Mr. Shadid, 43, won two Pulitzer Prizes for his lyrical and poignant dispatches from Iraq, which he covered extensively for The Washington Post before and after the U.S. invasion in 2003. Mr. Shadid, a fluent Arabic speaker, roamed broadly across the Arabic world, reporting with precision, nuance and depth from the West Bank, Lebanon, Libya and other troubled and peaceful realms in the region.

The apparent cause of death was an asthma attack -- an ironic end for a man who placed himself in the path of danger countless times. Mr. Shadid was shot in the shoulder while in the West Bank city of Ramallah on Easter 2002. He and several of his New York Times colleagues were arrested, detained and treated roughly by forces loyal to Libyan dictator Moammar Gadhafi last year.

"He changed the way we saw Iraq, Egypt, Syria over the last, crucial decade," said Phil Bennett, the former managing editor of the Washington Post who worked closely with Mr. Shadid. "There is no one to replace him."
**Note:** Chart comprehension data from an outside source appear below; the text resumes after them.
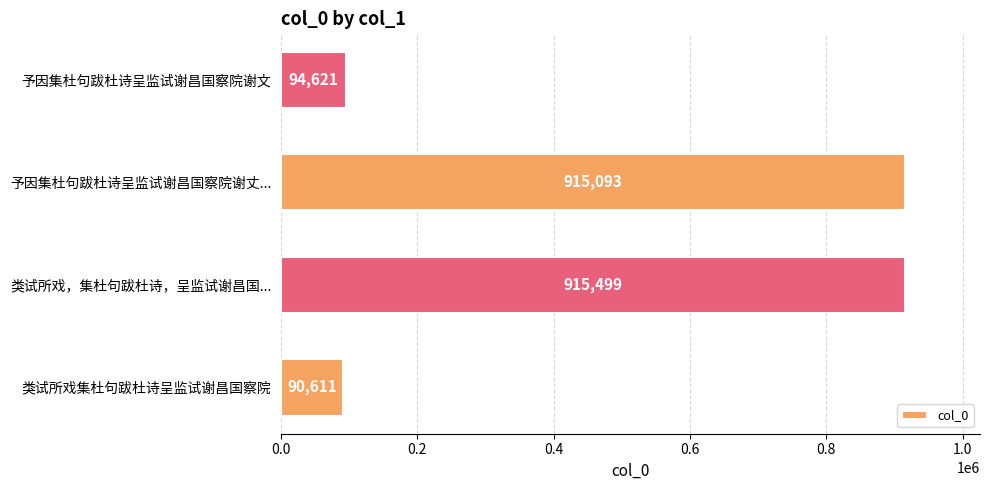

Are the bars horizontal?

Yes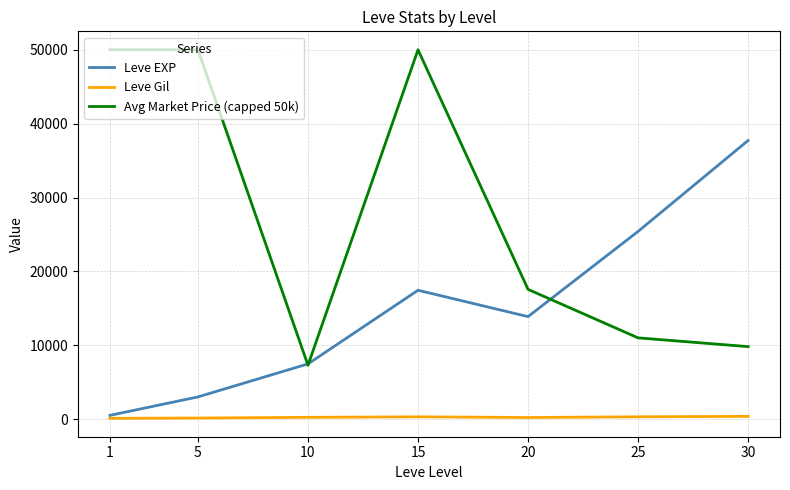

True or false: Avg Market Price (capped 50k) has more than 2 points higher than both neighbors.

False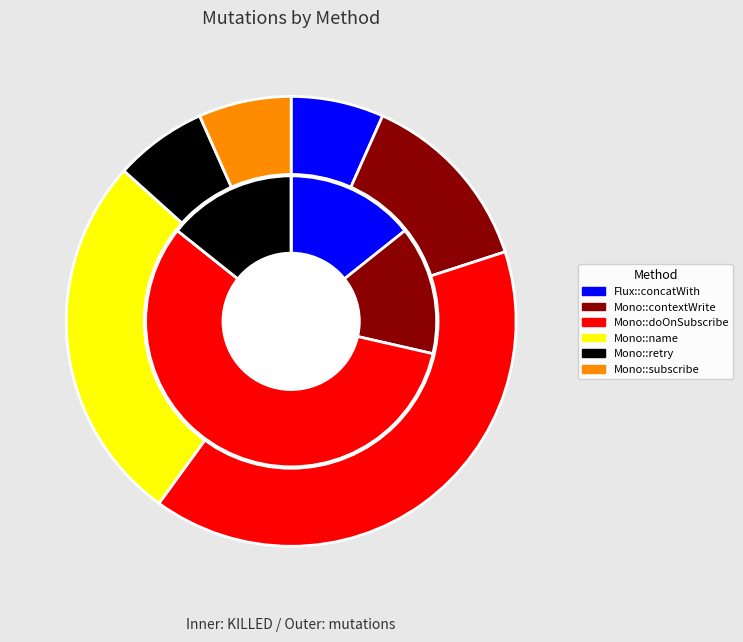

Count the number of slices in the pie.

6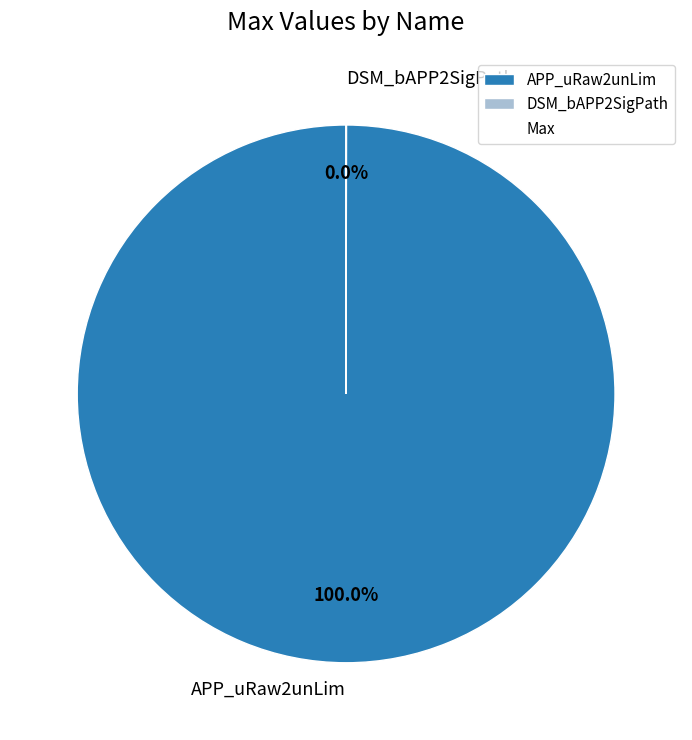

Does APP_uRaw2unLim account for over 50% of the chart?

Yes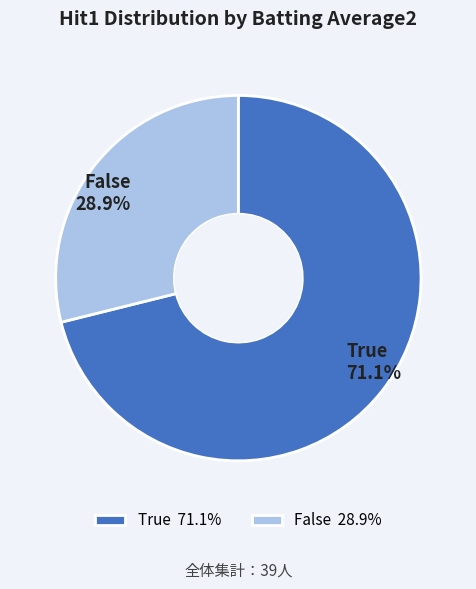

Count the number of slices in the pie.

2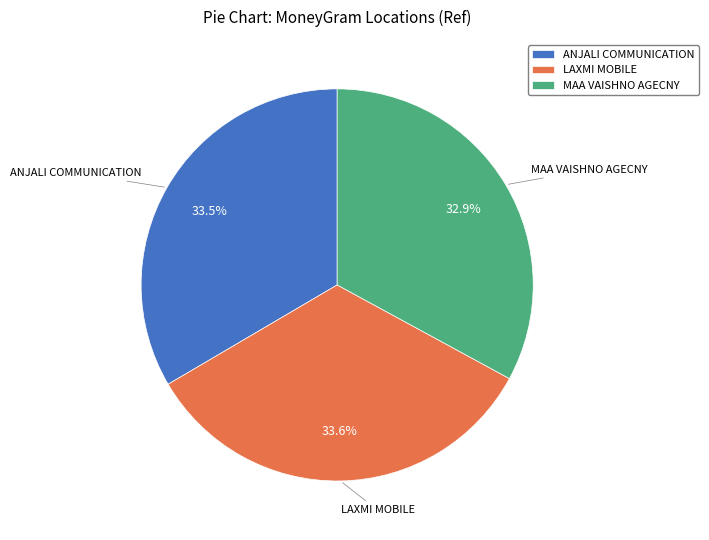

What percentage is the LAXMI MOBILE slice, to the nearest percent?

34%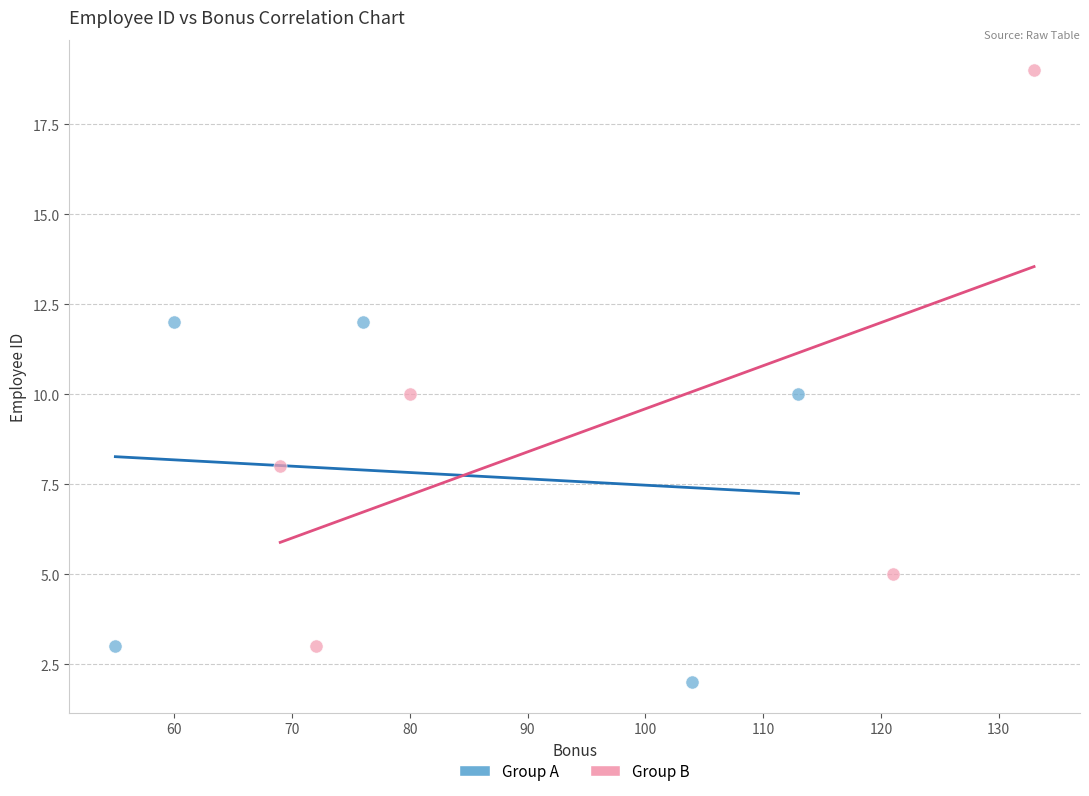

Which series reaches the maximum Y coordinate?

Group B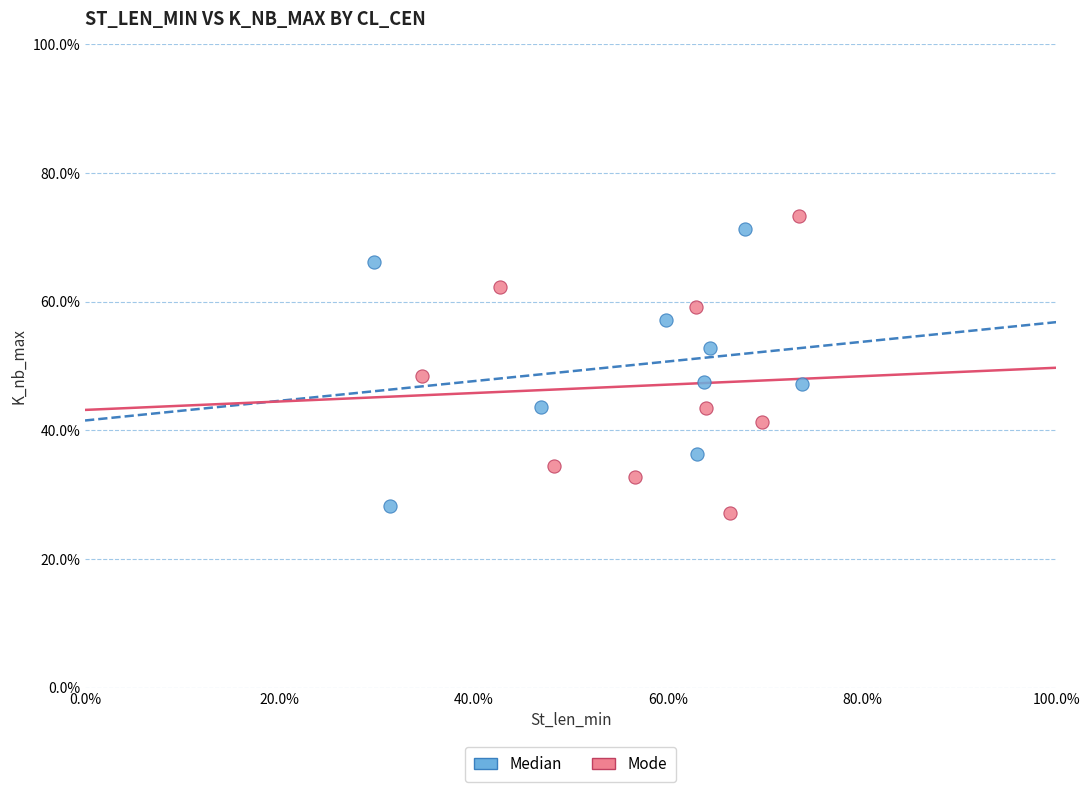

What are all the series names shown in the legend?

Median, Mode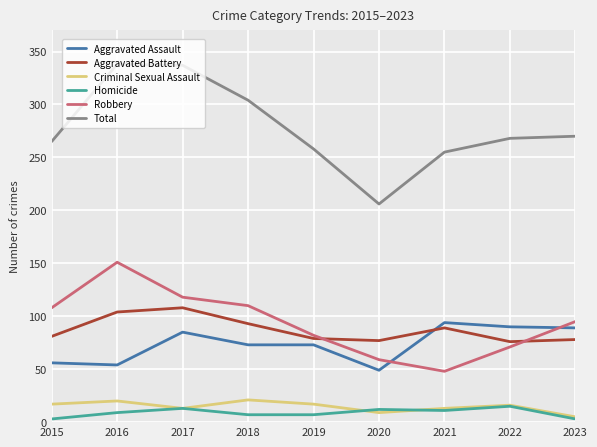

Between 2016 and 2021, which series saw the biggest shift?

Robbery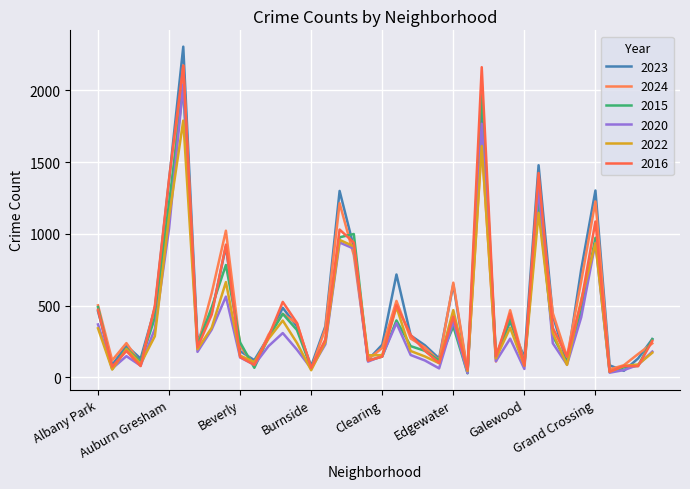

Does the chart have visible grid lines?

Yes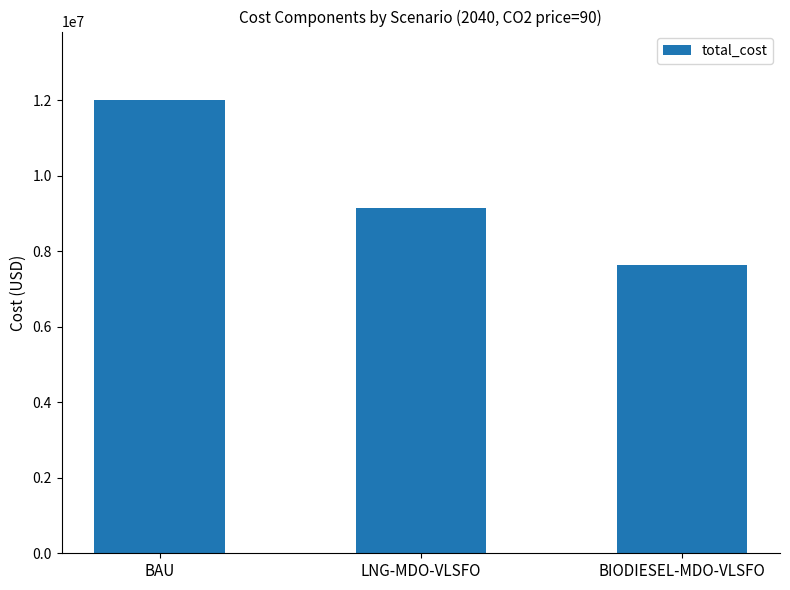

How many values are below 9143591?

1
The Times said Mr. Shadid had been reporting in Syria for a week on rebels battling the regime of Bashar Assad. Tyler Hicks, a Times photographer who was accompanying Mr. Shadid, said the reporter had asthma and carried medication with him. Mr. Shadid began to exhibit symptoms early Thursday, and they escalated into what became a fatal attack, according to Mr. Hicks's account, as recounted by the Times.

The two men had entered the country last week in defiance of a Syrian ban on Western reporters, sneaking in at night under a barbed-wire fence, according to the Times. They were met by guides on horseback, and Mr. Shadid apparently had an adverse reaction to the horses. A week later, as they made their way out, he reacted to the horses again. Mr. Hicks attempted to revive his colleague with CPR and then carried him across the border into Turkey, the newspaper said.